ACTIVITY: Rewrite the records below with "Turnhout" replaced by "Mechelen" at every occurrence and all other text left unchanged. Leave the pictures out of your answer.

MATERIAL PROVIDED:

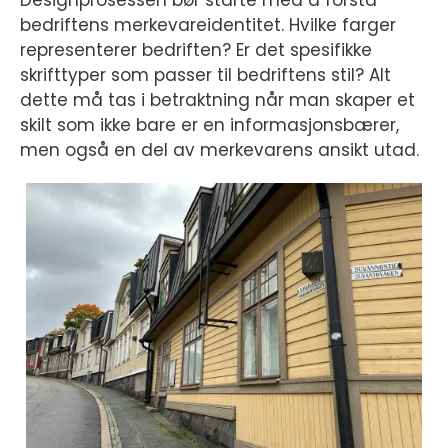
Designprosessen bør starte med å forstå
bedriftens merkevareidentitet. Hvilke farger
representerer bedriften? Er det spesifikke
skrifttyper som passer til bedriftens stil? Alt
dette må tas i betraktning når man skaper et
skilt som ikke bare er en informasjonsbærer,
men også en del av merkevarens ansikt utad.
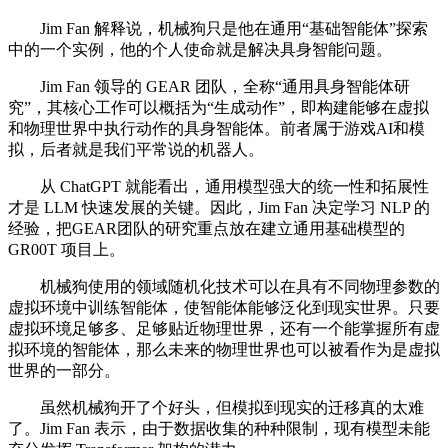
Jim Fan 解释说，机械狗只是他在通用“基础智能体”探索
中的一个实例，他的个人使命就是解决具身智能问题。
Jim Fan 领导的 GEAR 团队，全称“通用具身智能体研
究”，其核心工作可以概括为“生成动作”，即构建能够在虚拟
和物理世界中执行动作的具身智能体。前者属于游戏AI和模
拟，后者就是我们平常说的机器人。
从 ChatGPT 就能看出，通用模型强大的统一性和拓展性
才是 LLM 快速发展的关键。因此，Jim Fan 决定学习 NLP 的
经验，把GEAR团队的研究重点放在建立通用基础模型的
GR00T 项目上。
机械狗使用的领域随机化技术可以在具有不同物理参数的
虚拟环境中训练智能体，使智能体能够泛化到现实世界。只要
虚拟环境足够多、足够贴近物理世界，还有一个能掌握所有虚
拟环境的智能体，那么未来的物理世界也可以被看作为是虚拟
世界的一部分。
虽然机械狗开了个好头，但模拟到现实的迁移真的太难
了。Jim Fan 表示，由于数据收集的种种限制，现有模型未能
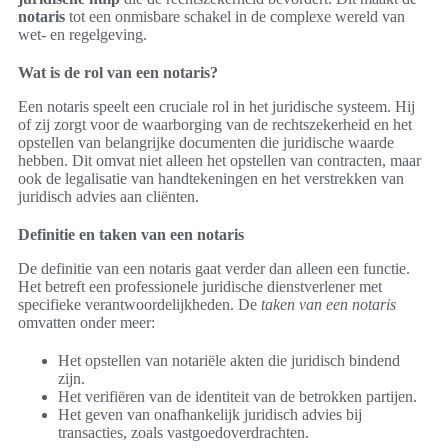
notaris
tot een onmisbare schakel in de complexe wereld van
wet- en regelgeving.
Wat is de rol van een notaris?
Een notaris speelt een cruciale rol in het juridische systeem. Hij
of zij zorgt voor de waarborging van de rechtszekerheid en het
opstellen van belangrijke documenten die juridische waarde
hebben. Dit omvat niet alleen het opstellen van contracten, maar
ook de legalisatie van handtekeningen en het verstrekken van
juridisch advies aan cliënten.
Definitie en taken van een notaris
De definitie van een notaris gaat verder dan alleen een functie.
Het betreft een professionele juridische dienstverlener met
specifieke verantwoordelijkheden. De
taken van een notaris
omvatten onder meer:
Het opstellen van notariële akten die juridisch bindend
zijn.
Het verifiëren van de identiteit van de betrokken partijen.
Het geven van onafhankelijk juridisch advies bij
transacties, zoals vastgoedoverdrachten.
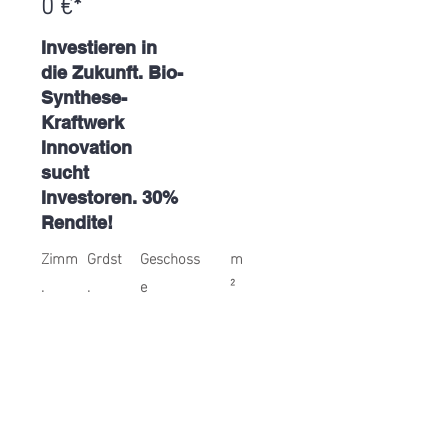
0 €*
Investieren in
die Zukunft. Bio-
Synthese-
Kraftwerk
Innovation
sucht
Investoren. 30%
Rendite!
Zimm
Grdst
Geschoss
m
.
.
e
²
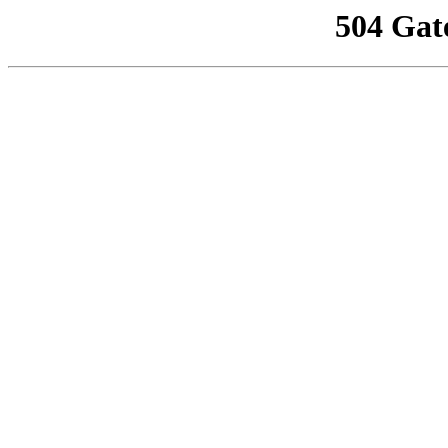
504 Gat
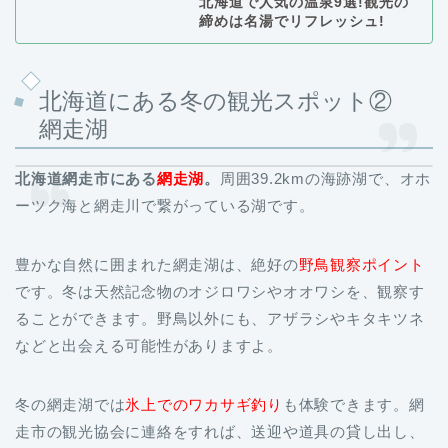
北海道で人気の温泉9選!観光の
締めは名湯でリフレッシュ!
北海道にある冬の観光スポット②
網走湖
北海道網走市にある
網走湖
。
周囲39.2kmの海跡湖で、オホ
ーツク海と網走川で繋がっている湖です。
豊かな自然に囲まれた網走湖は、絶好の
野鳥観察ポイント
です。冬は天然記念物のオジロワシやオオワシを、観察す
ることができます。野鳥以外にも、アザラシやキタキツネ
などと出会える可能性がありますよ。
冬の網走湖では
氷上でのワカサギ釣り
も体験できます。網
走市の観光協会に連絡をすれば、送迎や道具の貸し出し、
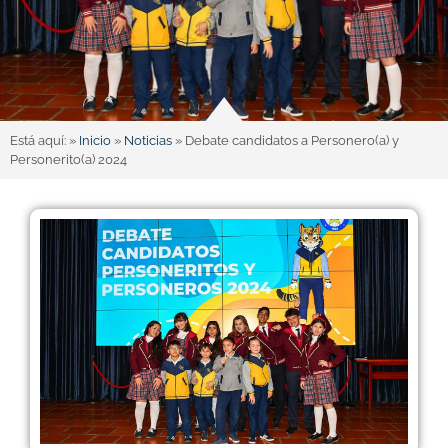
Está aquí: »
Inicio
»
Noticias
»
Debate candidatos a Personero(a) y
Personerito(a) 2024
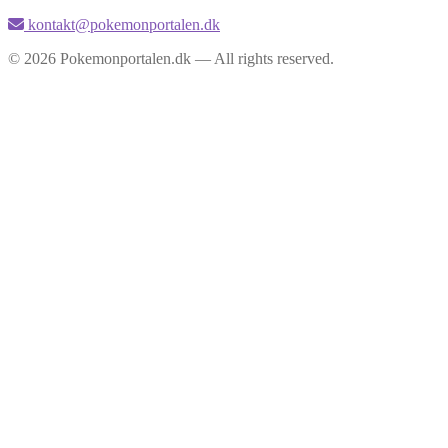
kontakt@pokemonportalen.dk
© 2026 Pokemonportalen.dk — All rights reserved.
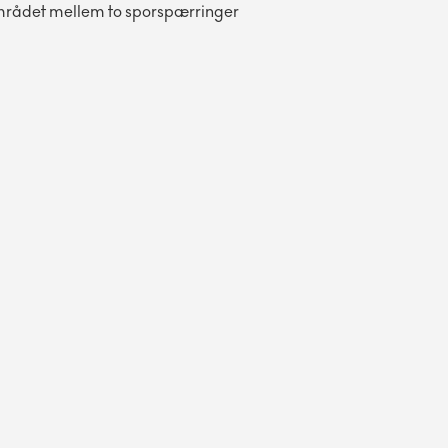
området mellem to sporspærringer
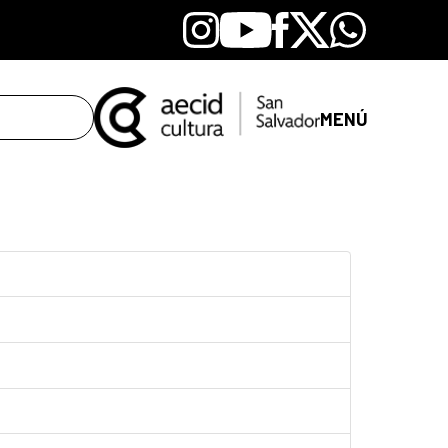
Instagram
Youtube
Facebook
X
Whatsapp
MENÚ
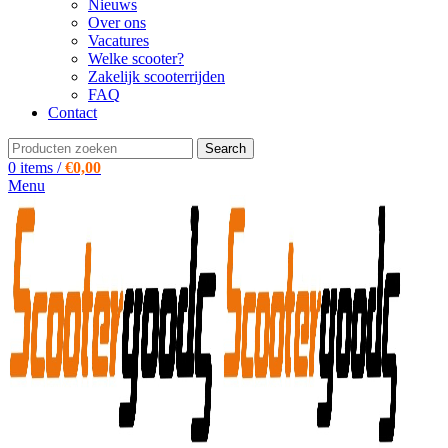
Nieuws
Over ons
Vacatures
Welke scooter?
Zakelijk scooterrijden
FAQ
Contact
Search
0
items
/
€
0,00
Menu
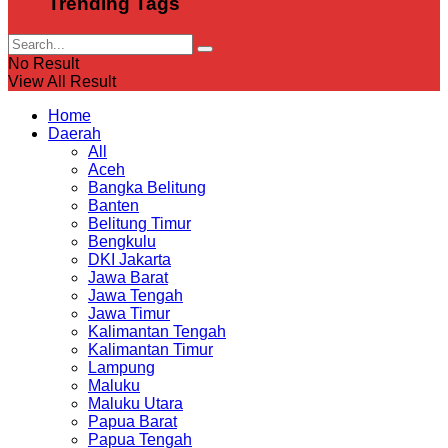
Trending Tags
No Result
View All Result
Home
Daerah
All
Aceh
Bangka Belitung
Banten
Belitung Timur
Bengkulu
DKI Jakarta
Jawa Barat
Jawa Tengah
Jawa Timur
Kalimantan Tengah
Kalimantan Timur
Lampung
Maluku
Maluku Utara
Papua Barat
Papua Tengah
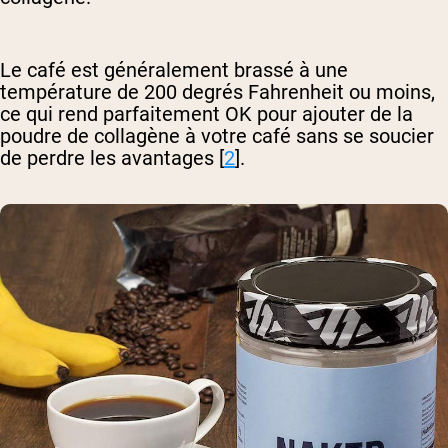
Le café est généralement brassé à une
température de 200 degrés Fahrenheit ou moins,
ce qui rend parfaitement OK pour ajouter de la
poudre de collagène à votre café sans se soucier
de perdre les avantages [
2
].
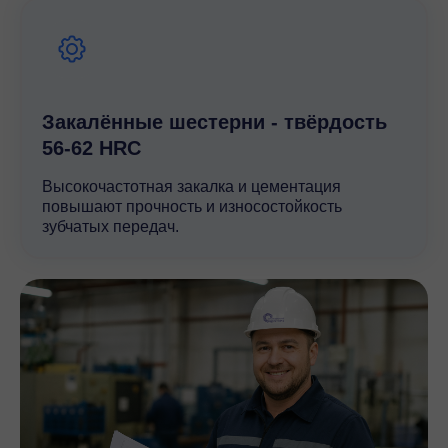
температурных режимов, что подтверждается
многочисленными тестами и сертификатами
соответствия. Выбирая редуктор SRS 150, вы
получаете надежное и эффективное решение,
которое обеспечит стабильную работу вашего
оборудования на протяжении многих лет.
Закалённые шестерни - твёрдость
56-62 HRC
Высокочастотная закалка и цементация
повышают прочность и износостойкость
зубчатых передач.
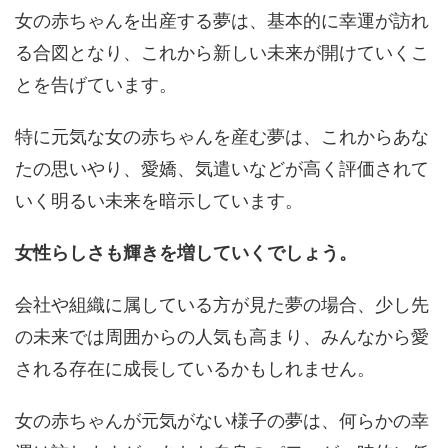
女の赤ちゃんを出産する夢は、基本的に幸運が訪れ
る合図となり、これから新しい未来が開けていくこ
とを告げています。
特に元気な女の赤ちゃんを産む夢は、これからあな
たの思いやり、愛嬌、気遣いなどが高く評価されて
いく明るい未来を暗示しています。
女性らしさも輝きを増していくでしょう。
会社や組織に属している方が見た夢の場合、少し先
の未来では周囲からの人気も高まり、みんなから愛
される存在に成長しているかもしれません。
女の赤ちゃんが元気がない様子の夢は、何らかの幸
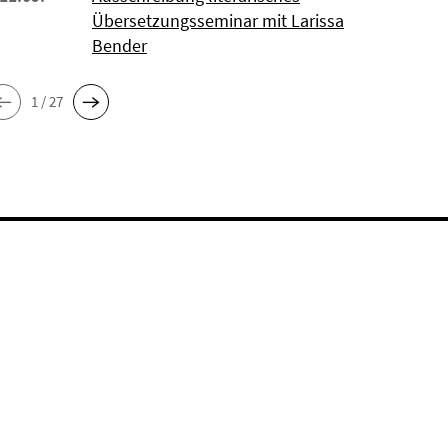
Übersetzungsseminar mit Larissa
Bender
1 / 27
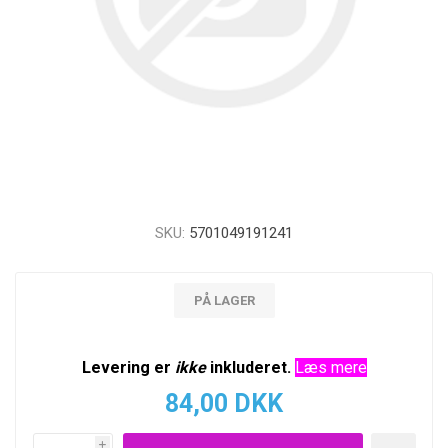
SKU:
5701049191241
PÅ LAGER
Levering er
ikke
inkluderet.
Læs mere
84,00 DKK
i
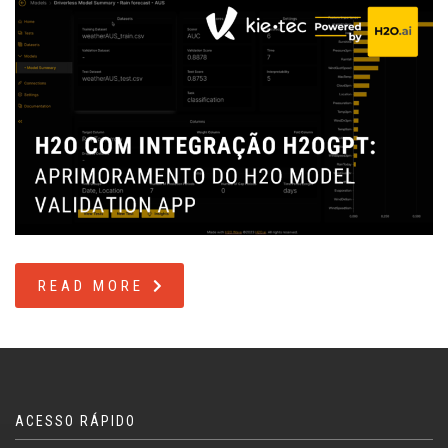
READ MORE
ACESSO RÁPIDO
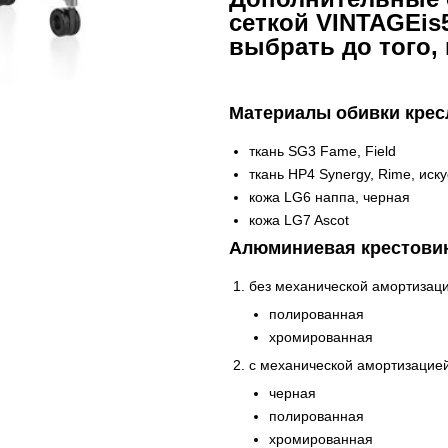
сеткой VINTAGEis5
выбрать до того, 
Материалы обивки крес
ткань SG3 Fame, Field
ткань HP4 Synergy, Rime, иск
кожа LG6 наппа, черная
кожа LG7 Ascot
Алюминиевая крестови
без механической амортизаци
полированная
хромированная
с механической амортизацией
черная
полированная
хромированная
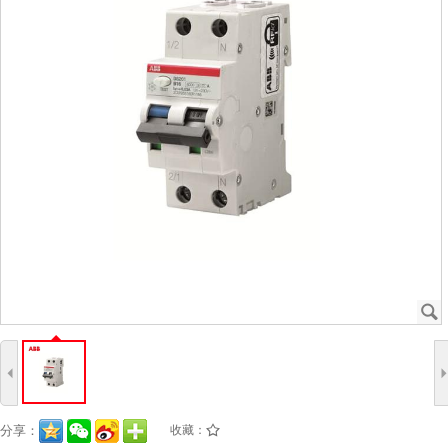
J
4
分享：
收藏：
/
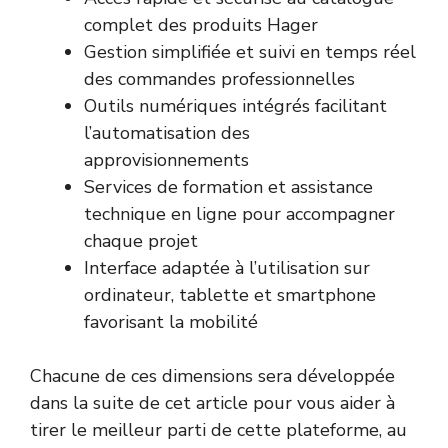
complet des produits Hager
Gestion simplifiée et suivi en temps réel
des commandes professionnelles
Outils numériques intégrés facilitant
l’automatisation des
approvisionnements
Services de formation et assistance
technique en ligne pour accompagner
chaque projet
Interface adaptée à l’utilisation sur
ordinateur, tablette et smartphone
favorisant la mobilité
Chacune de ces dimensions sera développée
dans la suite de cet article pour vous aider à
tirer le meilleur parti de cette plateforme, au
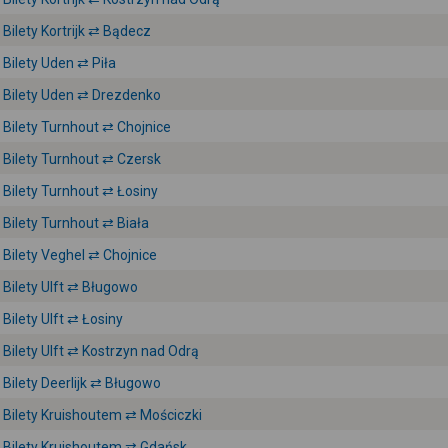
Bilety Kortrijk ⇄ Bądecz
Bilety Uden ⇄ Piła
Bilety Uden ⇄ Drezdenko
Bilety Turnhout ⇄ Chojnice
Bilety Turnhout ⇄ Czersk
Bilety Turnhout ⇄ Łosiny
Bilety Turnhout ⇄ Biała
Bilety Veghel ⇄ Chojnice
Bilety Ulft ⇄ Bługowo
Bilety Ulft ⇄ Łosiny
Bilety Ulft ⇄ Kostrzyn nad Odrą
Bilety Deerlijk ⇄ Bługowo
Bilety Kruishoutem ⇄ Mościczki
Bilety Kruishoutem ⇄ Gdańsk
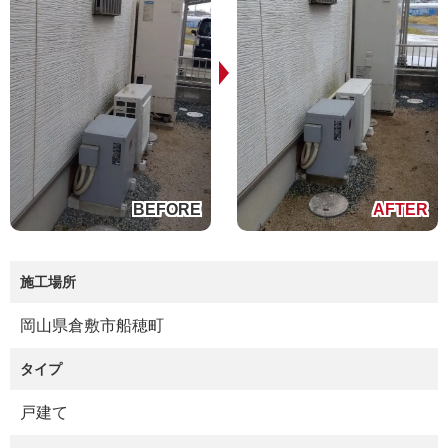
施工場所
岡山県倉敷市船穂町
タイプ
戸建て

THE ANSWER:
Designprosessen bør starte med å forstå
bedriftens merkevareidentitet. Hvilke farger
representerer bedriften? Er det spesifikke
skrifttyper som passer til bedriftens stil? Alt
dette må tas i betraktning når man skaper et
skilt som ikke bare er en informasjonsbærer,
men også en del av merkevarens ansikt utad.
Jim Fan 解释说，机械狗只是他在通用“基础智能体”探索
中的一个实例，他的个人使命就是解决具身智能问题。
Jim Fan 领导的 GEAR 团队，全称“通用具身智能体研
究”，其核心工作可以概括为“生成动作”，即构建能够在虚拟
和物理世界中执行动作的具身智能体。前者属于游戏AI和模
拟，后者就是我们平常说的机器人。
从 ChatGPT 就能看出，通用模型强大的统一性和拓展性
才是 LLM 快速发展的关键。因此，Jim Fan 决定学习 NLP 的
经验，把GEAR团队的研究重点放在建立通用基础模型的
GR00T 项目上。
机械狗使用的领域随机化技术可以在具有不同物理参数的
虚拟环境中训练智能体，使智能体能够泛化到现实世界。只要
虚拟环境足够多、足够贴近物理世界，还有一个能掌握所有虚
拟环境的智能体，那么未来的物理世界也可以被看作为是虚拟
世界的一部分。
虽然机械狗开了个好头，但模拟到现实的迁移真的太难
了。Jim Fan 表示，由于数据收集的种种限制，现有模型未能
notaris
tot een onmisbare schakel in de complexe wereld van
wet- en regelgeving.
Wat is de rol van een notaris?
Een notaris speelt een cruciale rol in het juridische systeem. Hij
of zij zorgt voor de waarborging van de rechtszekerheid en het
opstellen van belangrijke documenten die juridische waarde
hebben. Dit omvat niet alleen het opstellen van contracten, maar
ook de legalisatie van handtekeningen en het verstrekken van
juridisch advies aan cliënten.
Definitie en taken van een notaris
De definitie van een notaris gaat verder dan alleen een functie.
Het betreft een professionele juridische dienstverlener met
specifieke verantwoordelijkheden. De
taken van een notaris
omvatten onder meer:
Het opstellen van notariële akten die juridisch bindend
zijn.
Het verifiëren van de identiteit van de betrokken partijen.
Het geven van onafhankelijk juridisch advies bij
transacties, zoals vastgoedoverdrachten.
0 €*
Investieren in
die Zukunft. Bio-
Synthese-
Kraftwerk
Innovation
sucht
Investoren. 30%
Rendite!
Zimm
Grdst
Geschoss
m
.
.
e
²
504 Gat
北海道で人気の温泉9選!観光の
締めは名湯でリフレッシュ!
北海道にある冬の観光スポット②
網走湖
北海道網走市にある
網走湖
。
周囲39.2kmの海跡湖で、オホ
ーツク海と網走川で繋がっている湖です。
豊かな自然に囲まれた網走湖は、絶好の
野鳥観察ポイント
です。冬は天然記念物のオジロワシやオオワシを、観察す
ることができます。野鳥以外にも、アザラシやキタキツネ
などと出会える可能性がありますよ。
冬の網走湖では
氷上でのワカサギ釣り
も体験できます。網
走市の観光協会に連絡をすれば、送迎や道具の貸し出し、
Está aquí: »
Inicio
»
Noticias
»
Debate candidatos a Personero(a) y
Personerito(a) 2024
kontakt@pokemonportalen.dk
© 2026 Pokemonportalen.dk — All rights reserved.
området mellem to sporspærringer
Instagram
Youtube
Facebook
X
Whatsapp
MENÚ
Nieuws
Over ons
Vacatures
Welke scooter?
Zakelijk scooterrijden
FAQ
Contact
Search
0
items
/
€
0,00
Menu
Trending Tags
No Result
View All Result
Home
Daerah
All
Aceh
Bangka Belitung
Banten
Belitung Timur
Bengkulu
DKI Jakarta
Jawa Barat
Jawa Tengah
Jawa Timur
Kalimantan Tengah
Kalimantan Timur
Lampung
Maluku
Maluku Utara
Papua Barat
Papua Tengah
Le café est généralement brassé à une
température de 200 degrés Fahrenheit ou moins,
ce qui rend parfaitement OK pour ajouter de la
poudre de collagène à votre café sans se soucier
de perdre les avantages [
2
].
температурных режимов, что подтверждается
многочисленными тестами и сертификатами
соответствия. Выбирая редуктор SRS 150, вы
получаете надежное и эффективное решение,
которое обеспечит стабильную работу вашего
оборудования на протяжении многих лет.
Закалённые шестерни - твёрдость
56-62 HRC
Высокочастотная закалка и цементация
повышают прочность и износостойкость
зубчатых передач.
女の赤ちゃんを出産する夢は、基本的に幸運が訪れ
る合図となり、これから新しい未来が開けていくこ
とを告げています。
特に元気な女の赤ちゃんを産む夢は、これからあな
たの思いやり、愛嬌、気遣いなどが高く評価されて
いく明るい未来を暗示しています。
女性らしさも輝きを増していくでしょう。
会社や組織に属している方が見た夢の場合、少し先
の未来では周囲からの人気も高まり、みんなから愛
される存在に成長しているかもしれません。
女の赤ちゃんが元気がない様子の夢は、何らかの幸
Übersetzungsseminar mit Larissa
Bender
1 / 27
SKU:
5701049191241
PÅ LAGER
Levering er
ikke
inkluderet.
Læs mere
84,00 DKK
i
READ MORE
ACESSO RÁPIDO
сеткой VINTAGEis5
выбрать до того, 
Материалы обивки крес
ткань SG3 Fame, Field
ткань HP4 Synergy, Rime, иск
кожа LG6 наппа, черная
кожа LG7 Ascot
Алюминиевая крестови
без механической амортизаци
полированная
хромированная
с механической амортизацией
черная
полированная
хромированная
J
4
分享：
收藏：
/
complet des produits Hager
Gestion simplifiée et suivi en temps réel
des commandes professionnelles
Outils numériques intégrés facilitant
l’automatisation des
approvisionnements
Services de formation et assistance
technique en ligne pour accompagner
chaque projet
Interface adaptée à l’utilisation sur
ordinateur, tablette et smartphone
favorisant la mobilité
Chacune de ces dimensions sera développée
dans la suite de cet article pour vous aider à
tirer le meilleur parti de cette plateforme, au
Bilety Kortrijk ⇄ Bądecz
Bilety Uden ⇄ Piła
Bilety Uden ⇄ Drezdenko
Bilety Mechelen ⇄ Chojnice
Bilety Mechelen ⇄ Czersk
Bilety Mechelen ⇄ Łosiny
Bilety Mechelen ⇄ Biała
Bilety Veghel ⇄ Chojnice
Bilety Ulft ⇄ Bługowo
Bilety Ulft ⇄ Łosiny
Bilety Ulft ⇄ Kostrzyn nad Odrą
Bilety Deerlijk ⇄ Bługowo
Bilety Kruishoutem ⇄ Mościczki
Bilety Kruishoutem ⇄ Gdańsk
施工場所
岡山県倉敷市船穂町
タイプ
戸建て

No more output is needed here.